Lembrava-me da sensação de estranheza e desnorte. Ela voltou a ser sentida agora que revi o filme, mas já com uma outra distância. O filme de Bertino, como muitos que arriscam e levam mais longe um certo esforço de teorização ou abstracção, foi assimilado mil vezes por filmes que lhe sucederam. The Strangers não será estranho a filmes entretanto realizados por James Wan, David F. Sandberg e James DeMonaco. Com isso, a distância crítica permitiu uma verificação mais nítida da dimensão conceptual que é jogada por Bertino nesta sua obra de estreia – o realizador só assinou, entretanto, mais duas longas, sendo que a mais recente, o filme inédito em Portugal The Monster (2016), é uma conjugação interessante de melodrama com terror, alegoria sobre a maternidade que sai das entranhas da sua actriz, a excelente Zoe Kazan (neta de Elia Kazan). Aquando dessa estreia, Bertino aparecia como um cineasta à descoberta, mas também encontramos já em The Strangers um pensamento firmado, que trabalha magistralmente por subtracção, até que não se ofereça mais nada ao espectador senão “pontos no espaço” desenhando planos sucessivos – o plano diabólico no filme é o movimento (um movimento sempre perto da extinção) do filme ele mesmo.
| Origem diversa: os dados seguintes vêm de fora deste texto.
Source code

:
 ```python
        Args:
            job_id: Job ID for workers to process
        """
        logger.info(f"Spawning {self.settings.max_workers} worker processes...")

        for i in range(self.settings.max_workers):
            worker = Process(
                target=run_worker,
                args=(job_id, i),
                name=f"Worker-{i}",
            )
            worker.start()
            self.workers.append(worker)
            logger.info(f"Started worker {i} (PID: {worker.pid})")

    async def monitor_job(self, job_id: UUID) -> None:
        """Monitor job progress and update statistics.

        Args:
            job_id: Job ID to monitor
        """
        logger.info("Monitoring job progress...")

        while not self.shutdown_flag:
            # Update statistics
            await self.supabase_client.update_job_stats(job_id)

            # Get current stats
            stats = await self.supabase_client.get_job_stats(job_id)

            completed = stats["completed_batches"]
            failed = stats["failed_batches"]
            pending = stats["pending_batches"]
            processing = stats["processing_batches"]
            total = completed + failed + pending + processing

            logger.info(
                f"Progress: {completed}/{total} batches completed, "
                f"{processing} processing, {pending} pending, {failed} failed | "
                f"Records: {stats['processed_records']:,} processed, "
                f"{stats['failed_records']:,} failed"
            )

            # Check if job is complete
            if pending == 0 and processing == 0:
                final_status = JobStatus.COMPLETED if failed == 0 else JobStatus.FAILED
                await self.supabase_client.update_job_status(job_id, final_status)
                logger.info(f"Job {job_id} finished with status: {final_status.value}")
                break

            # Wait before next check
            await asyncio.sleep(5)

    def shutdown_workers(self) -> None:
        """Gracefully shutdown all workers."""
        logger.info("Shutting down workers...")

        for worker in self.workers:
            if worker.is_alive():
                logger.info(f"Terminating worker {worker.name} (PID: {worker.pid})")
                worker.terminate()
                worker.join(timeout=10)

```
Ao mesmo tempo, não é só “o que não vemos” que assusta mais aqui, é também o que o filme não nos oferece dramaticamente – quem são estes “estranhos” que atacam os protagonistas? Mas, esperem lá, quem são, antes de mais, estes protagonistas que são atacados? Frustrando muitas das nossas expectativas, Bertino faz do terror questão de som e imagem e faz do mal um puro corpo fílmico (produzido pela câmara e pela montagem). Mesmo sem a força terrífica que já teve, The Strangers continua a ser um exercício notável de geometrização do mal.